In my 10-or-so strange, wondrous years working as an "underground musician," one of the strangest and most wondrous experiences I had was sharing the stage with the late Arthur Lee (aka Arthurly), notorious singer and songwriter for the legendary L.A. band Love.
Sometime in the early 90s (don't ask me about specific dates—I am not among the date-obsessed, and someone else involved in the tale will likely remember better than I), J.Z. Barrell and myself were asked to put together a pick-up band to play a few shows with Arthur Lee in NYC, primarily to support the imminent release of a compilation/tribute CD of Love and Arthur's music, We're All Normal and We Want Our Freedom, to which Uncle Wiggly, David Kilgour, Eggs, Das Damen, The Mad Scene, Fly Ashtray, The Television Personalities and other bands of note at the time had contributed. In actual fact, the release was delayed considerably by the cost of bringing Arthur to New York and paying his hotel bills etc. The lineup consisted of J.Z. and myself on guitars, my fellow Uncle Wiggly member Mike Anzalone on Bass, and George Berz from Gobblehoof on drums.
To say that Arthur Lee had a bit of the schizophrenic about him is to make a complimentary understatement, but the minimal practice time the band shared with him was bizarre and memorable for many reasons. Arthur first cut our set list in half ("don't do that anymore, WON'T do that, can't remember the words to that"), trimming it down to a neat 7-8 songs, but the essential crowd pleasers remained; we did "Signed, DC"; "7 and 7 Is"; "My Little Red Book" and a few others. Arthur mumbled mostly to himself, joked hysterically about his own lyrics ("You made me come, I had to see the clear light") and wandered off after about 30-40 minutes. We were so READY, having learned the songs right off the albums, that it hardly mattered; Arthur, of course, knew his own songs like his blood children.

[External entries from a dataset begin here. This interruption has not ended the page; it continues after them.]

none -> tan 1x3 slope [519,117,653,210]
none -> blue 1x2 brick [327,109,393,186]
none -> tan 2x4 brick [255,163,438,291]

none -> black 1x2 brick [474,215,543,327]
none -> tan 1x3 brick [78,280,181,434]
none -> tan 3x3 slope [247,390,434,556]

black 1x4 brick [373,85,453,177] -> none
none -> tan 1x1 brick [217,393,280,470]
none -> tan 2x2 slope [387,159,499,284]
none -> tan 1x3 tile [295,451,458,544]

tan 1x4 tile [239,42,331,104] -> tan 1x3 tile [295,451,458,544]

The gigs were amazing (one at the old Knitting Factory on Houston St. and one at Keep Refrigerated in Williamsburg, Brooklyn, the art/music space run by WFMU's own Fabio Roberti, et al.) I had never known such unblinking attention from an assembled crowd; those closest to the stage were especially rapt at Arthur's every breath. All the unfocused, schizoid energy Arthur had displayed in rehearsals was completely gone—he was a man in his element, singing his songs to a loving audience. His focus and showmanship were giving me chills as I strummed out his tunes a few feet away. Not too many musicians of my ilk have had the privilege of sharing the stage with a living rock legend and knowing the spiritual buzz that goes with such an experience; for this I am eternally grateful to Sloan Johnson (who coordinated the shows and CD release), my fellow players, and to Arthur of course.

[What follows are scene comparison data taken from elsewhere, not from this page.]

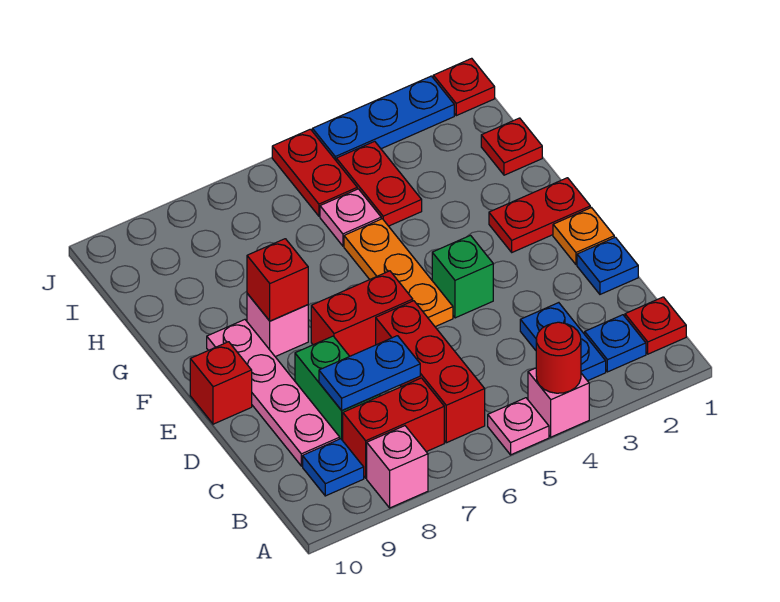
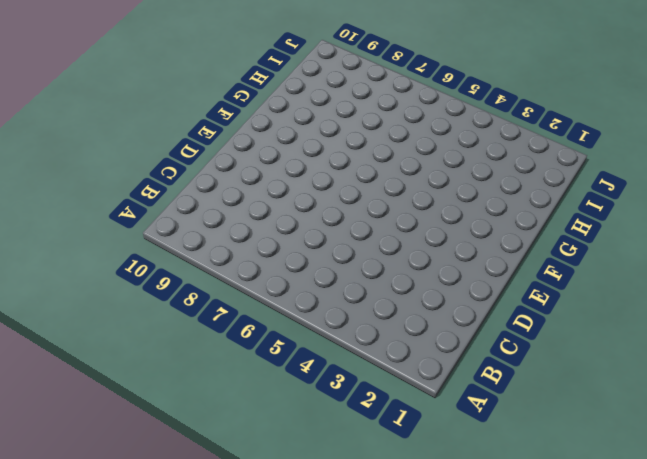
none -> pink 1x1 brick [528,368,589,437]
none -> pink 1x1 plate [488,398,549,455]
none -> pink 1x1 brick [367,426,428,508]

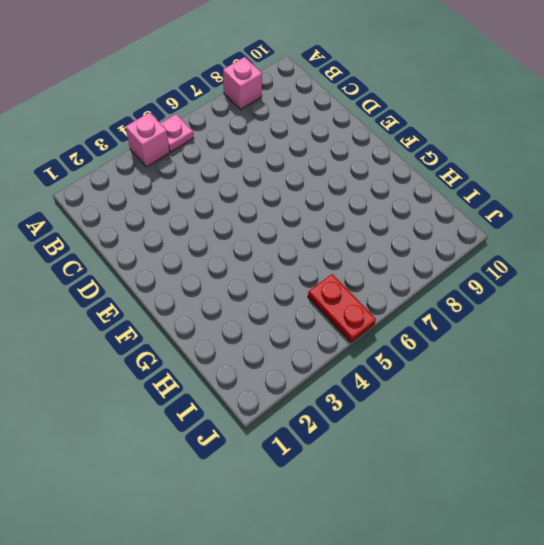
none -> red 1x1 plate [625,297,686,354]
none -> blue 1x1 plate [585,315,646,372]
none -> blue 1x2 plate [520,303,606,381]

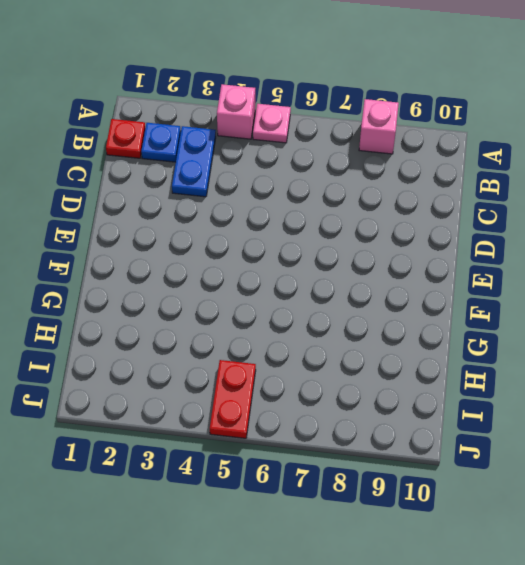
none -> red 1x3 brick [376,301,485,443]
none -> red 1x2 brick [343,378,444,478]
none -> blue 1x1 plate [303,439,364,496]

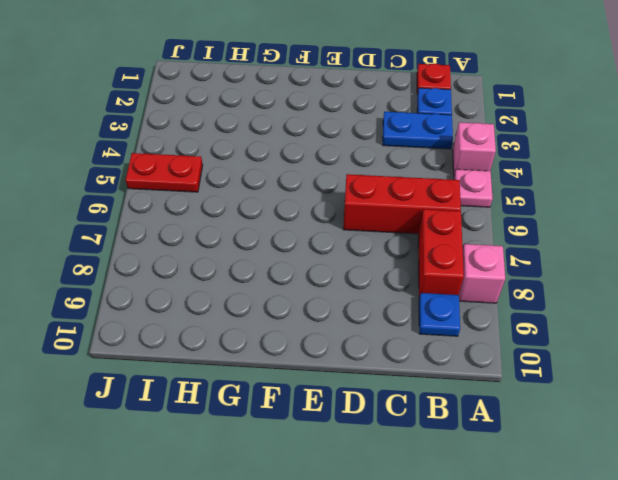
none -> green 1x2 brick [295,336,380,441]
none -> pink 1x4 plate [207,320,340,466]
none -> blue 1x1 plate [577,237,638,294]

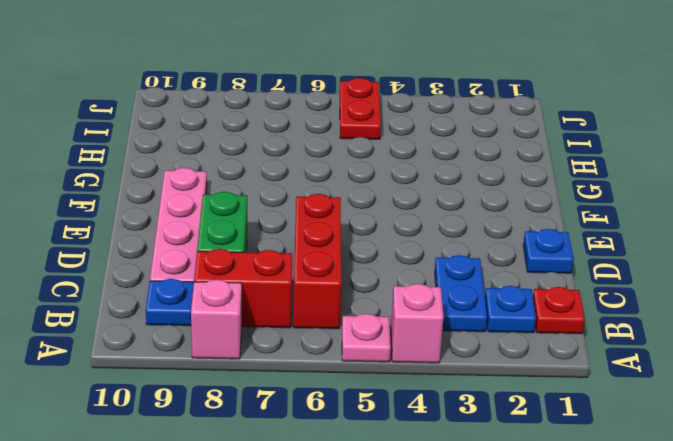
none -> orange 1x1 plate [553,208,614,265]
none -> green 1x1 brick [432,235,493,318]
none -> orange 1x3 plate [344,219,453,327]

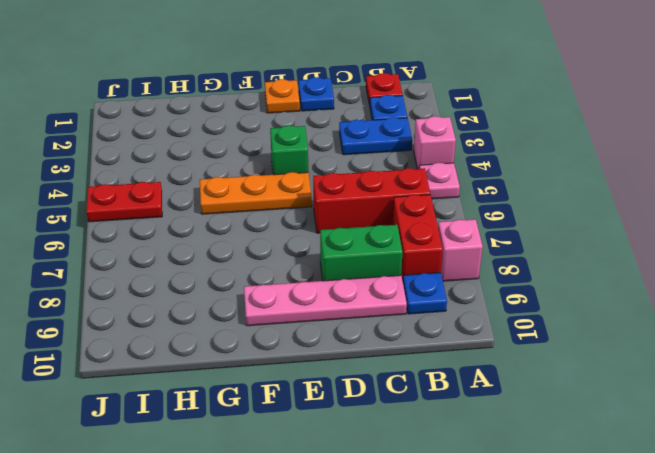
none -> red 1x2 brick [311,271,413,356]
none -> red 1x1 brick [190,342,252,424]
none -> red 1x2 plate [489,178,590,252]

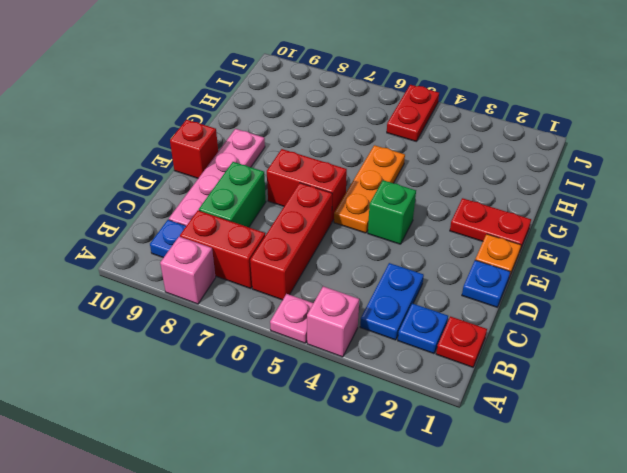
none -> pink 1x1 brick [247,293,308,357]
none -> red 1x1 plate [481,118,542,175]
none -> red 1x2 plate [336,141,422,226]

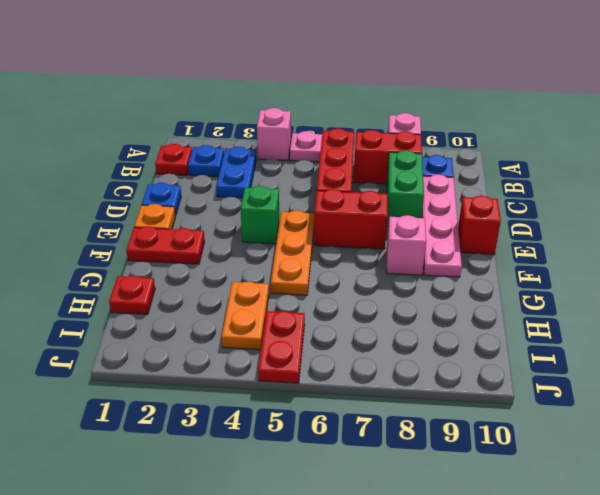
orange 1x2 plate [222,281,269,350] -> red 1x2 plate [336,141,422,226]
none -> pink 1x1 plate [320,189,381,246]
none -> red 1x1 plate [433,58,495,116]
none -> blue 1x3 plate [312,76,454,160]

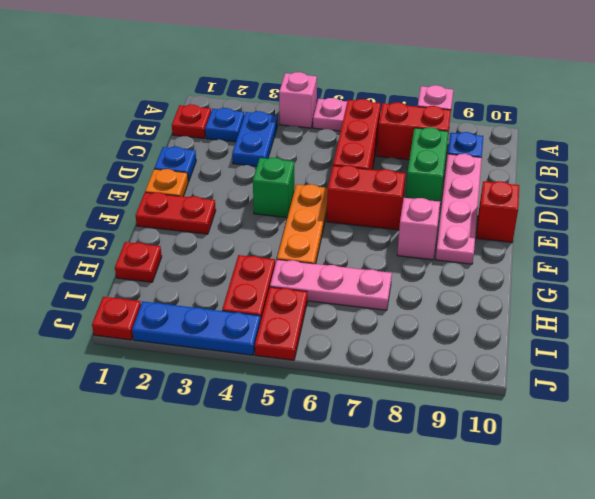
pink 1x3 plate [270,260,392,310] -> pink 1x1 plate [320,189,381,246]
none -> red 1x1 round brick [536,322,581,393]
none -> blue 1x2 plate [319,336,420,410]
none -> red 1x1 brick [247,239,308,321]

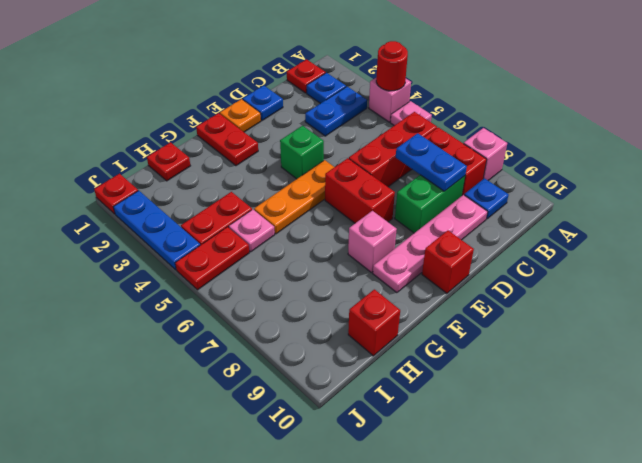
red 1x1 brick [348,289,400,356] -> red 1x1 brick moved to [247,239,308,321]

At the Knitting Factory show, the 2 bands I was in at the time, Uncle Wiggly and Smack Dab were also on the bill, and Tall Dwarfs Chris Knox and Alec Bathgate were in the audience, as well as a great many other friends and colleagues in the underground pop scene. To say that this was one of the best days of my life, up there with my wedding party and the birth of my son, is no exaggeration.
In the years that followed, Arthur Lee fell into bad, cocaine-fueled times, going to prison in 1996 on weapons charges. After his release, he came back triumphantly in 2002, touring with a re-vamped Love lineup performing the classic Forever Changes album. Just this year, Arthur was diagnosed with lymphoma, and after a brief struggle with the disease, passed away in his hometown of Memphis, Tennessee, on August 3 at the age of 61.
Goodnight, sweet Arthur, I didn't know you very well, but I'll never forget your music, or the brief moments I spent sharing in your wild glow.